- **Data entries**
########

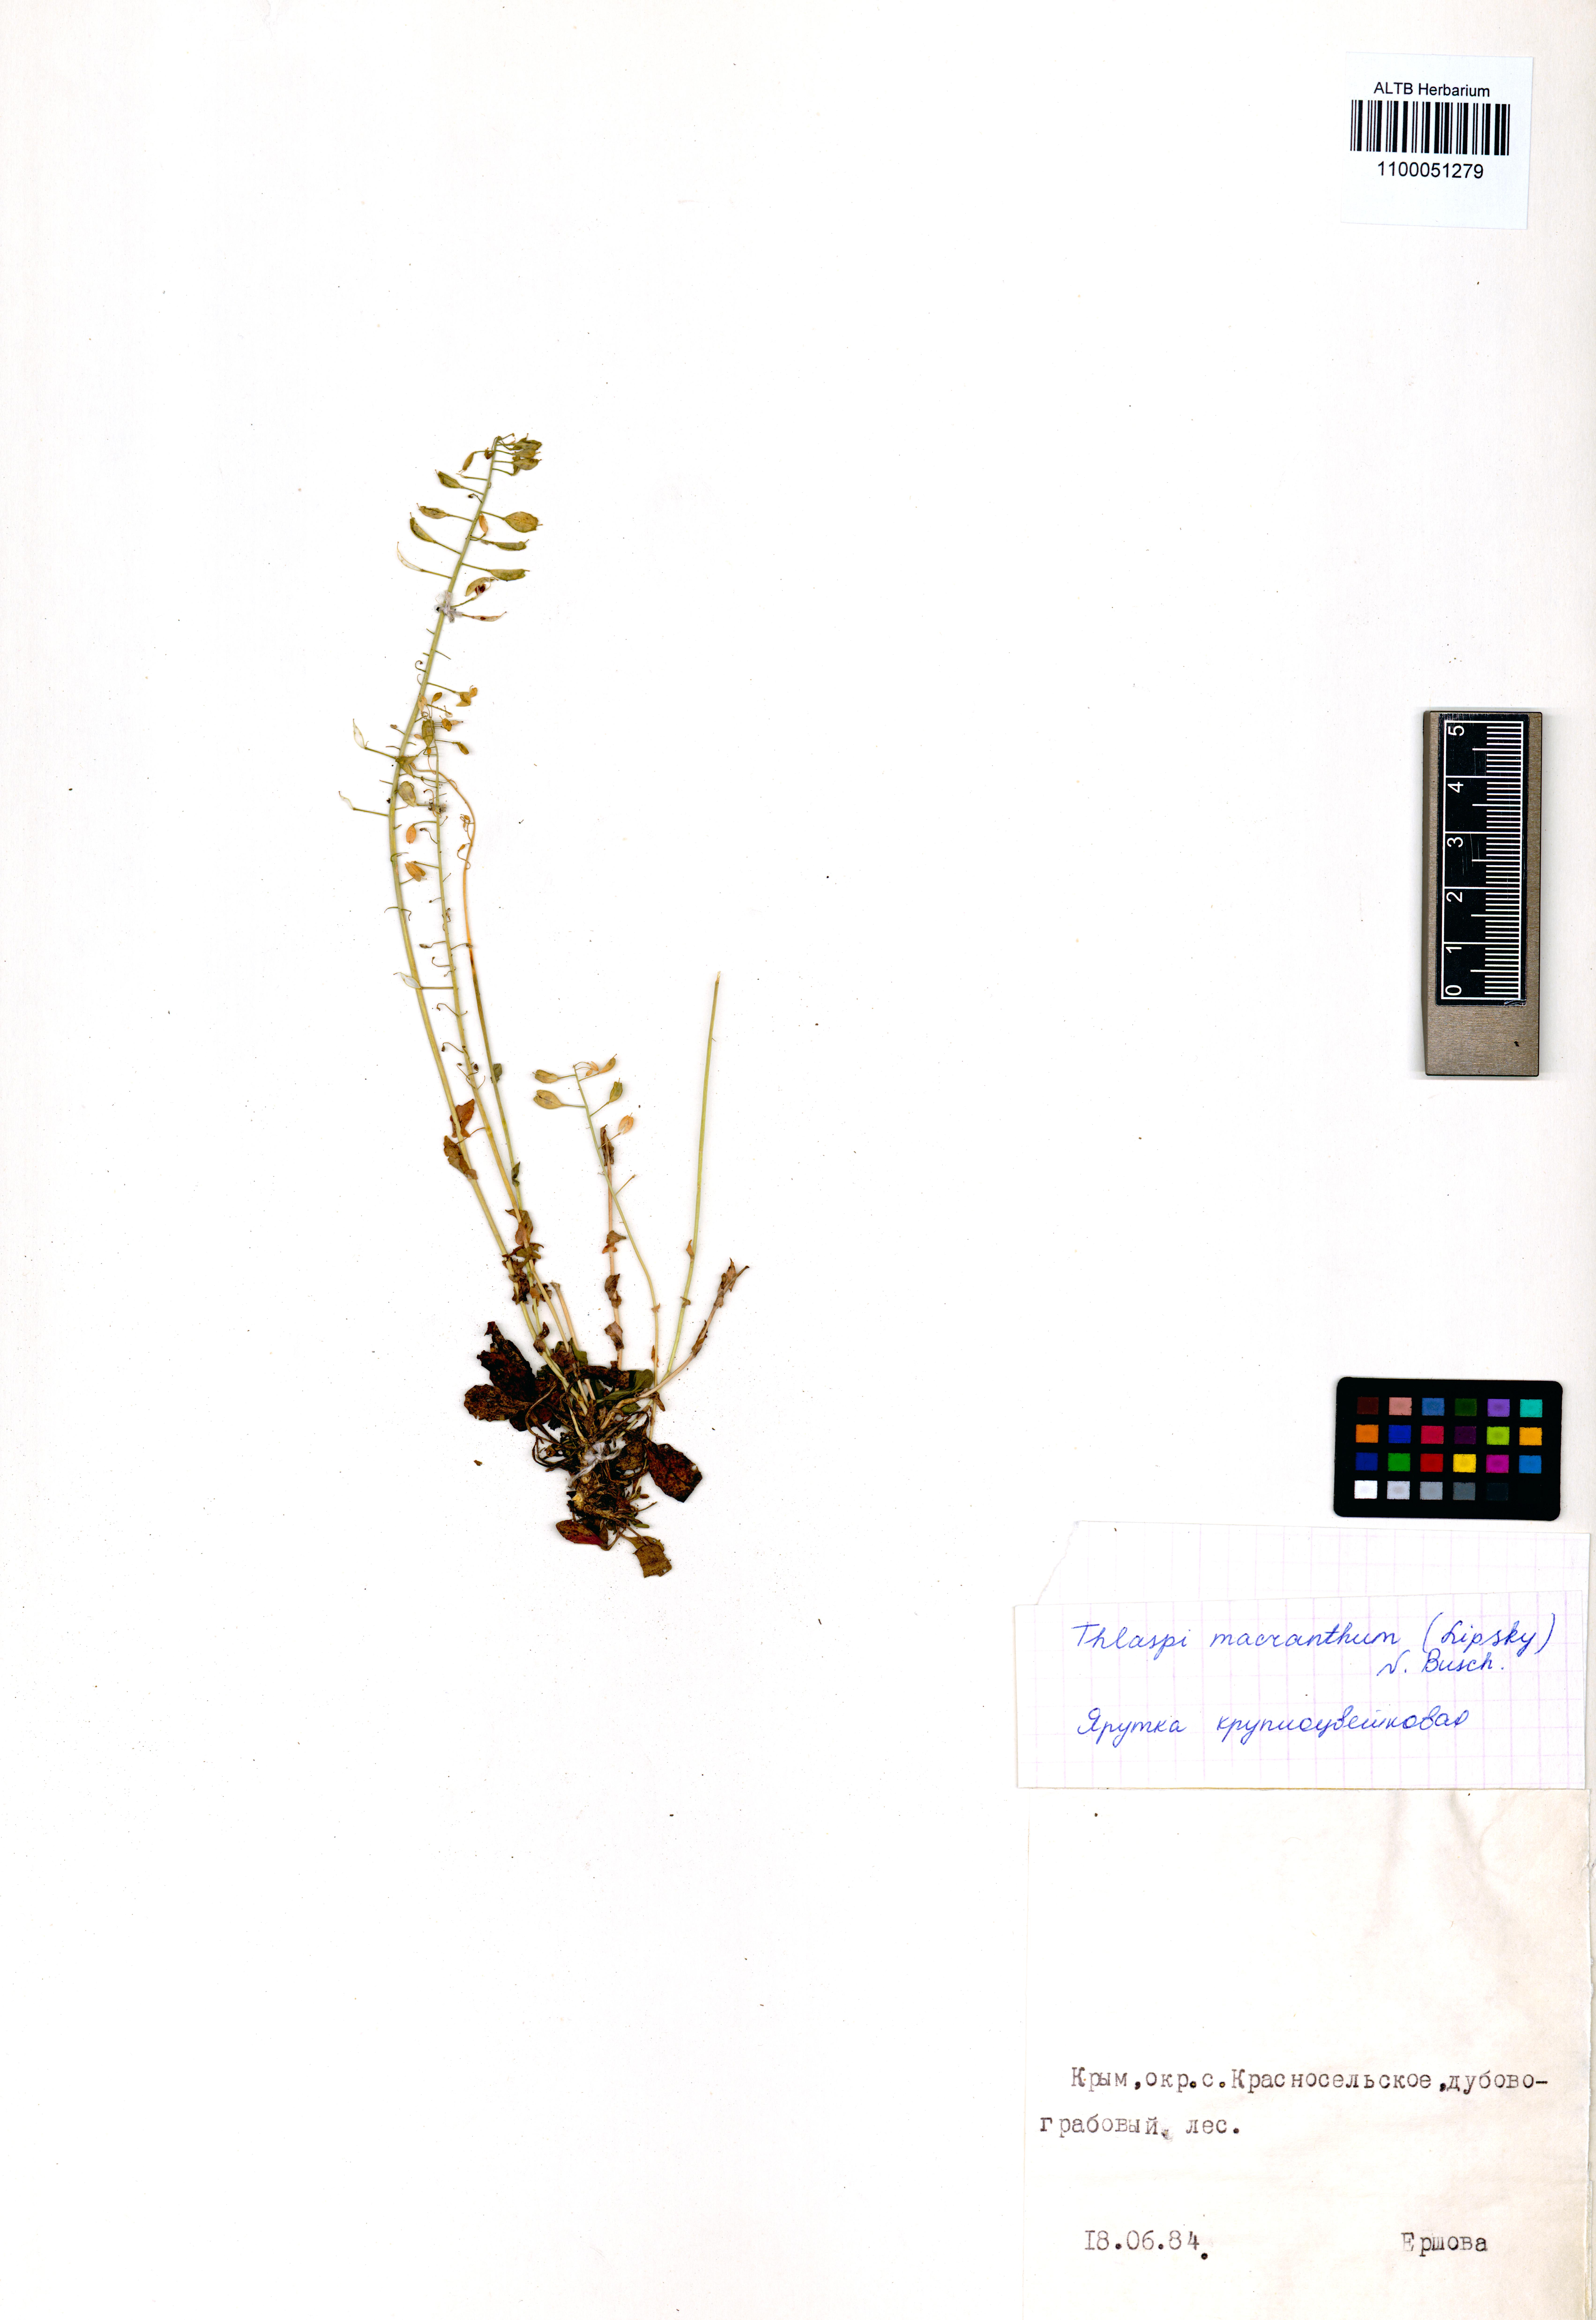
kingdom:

########

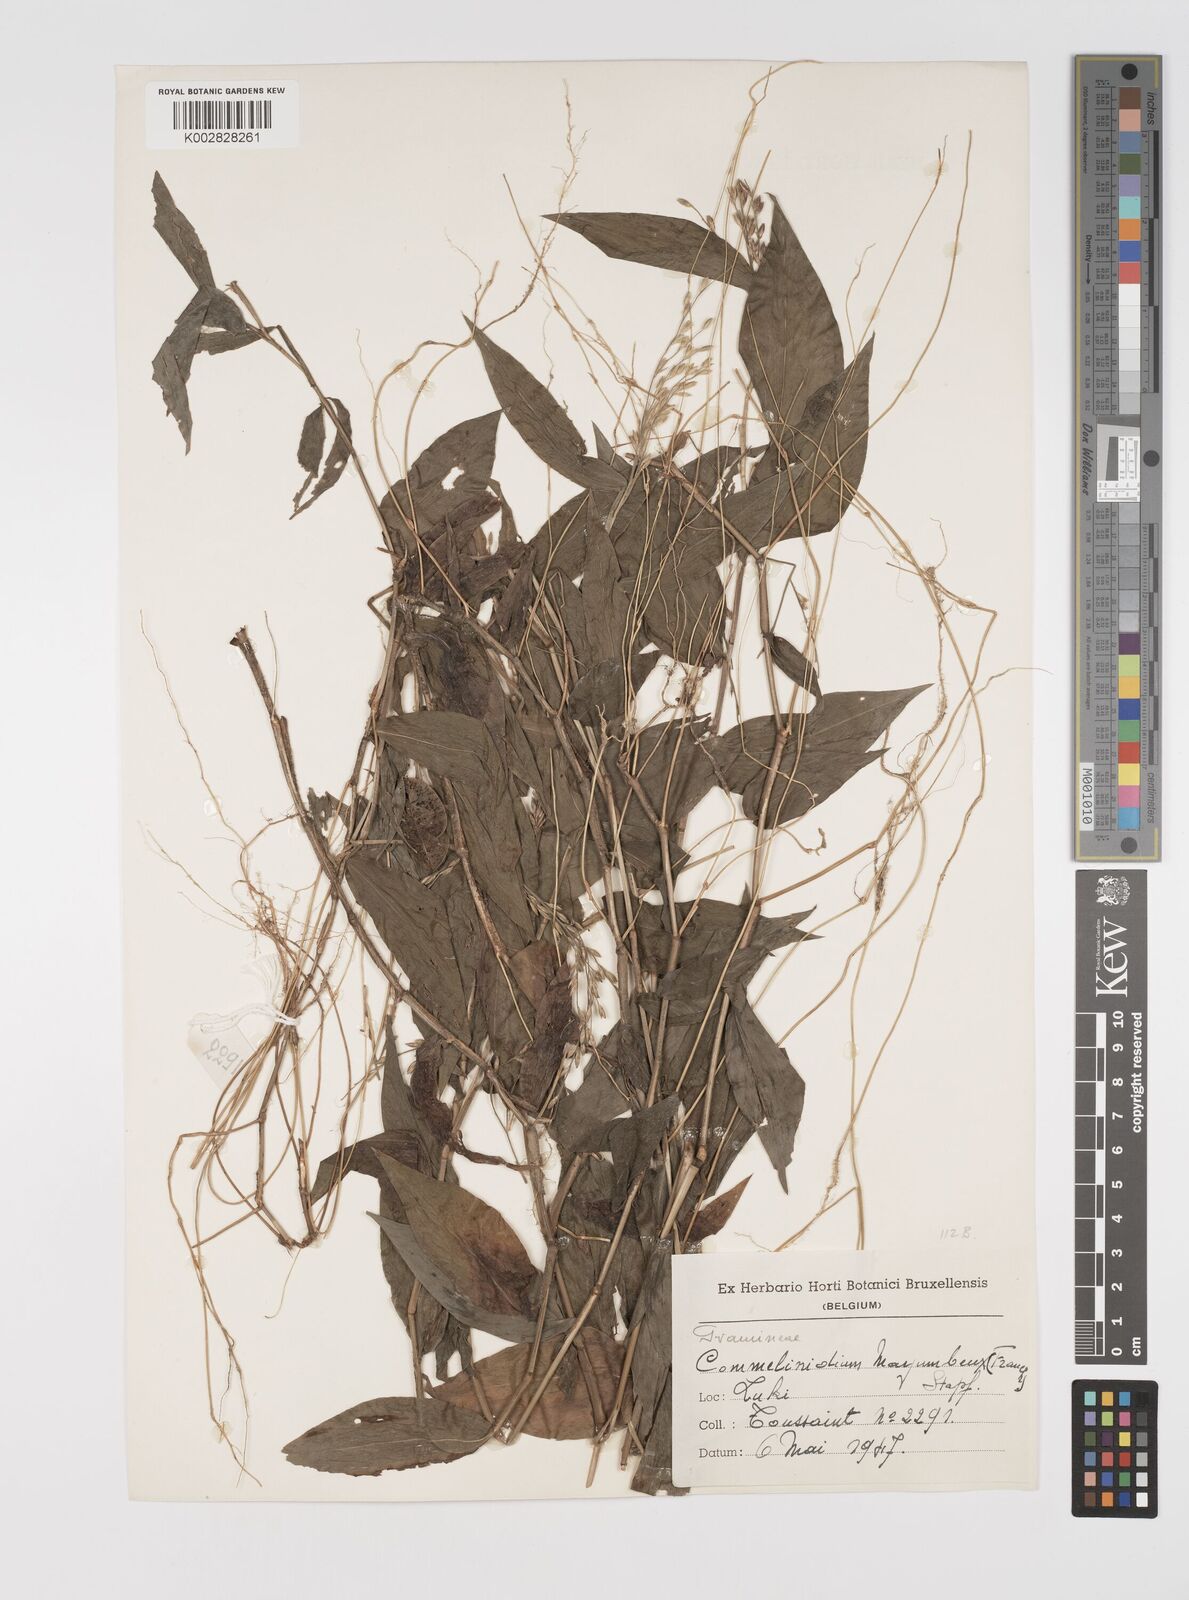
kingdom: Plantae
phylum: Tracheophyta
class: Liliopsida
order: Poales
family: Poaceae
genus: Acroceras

########

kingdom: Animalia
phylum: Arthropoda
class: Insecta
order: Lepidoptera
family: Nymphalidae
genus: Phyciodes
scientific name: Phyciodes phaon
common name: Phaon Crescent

########

- **Directions for this task**
Please return, unchanged, the stretch of lines from the one containing "order: Lepidoptera" through the one containing "common name: Phaon Crescent", with both of those lines included.

- **Solution**
order: Lepidoptera
family: Nymphalidae
genus: Phyciodes
scientific name: Phyciodes phaon
common name: Phaon Crescent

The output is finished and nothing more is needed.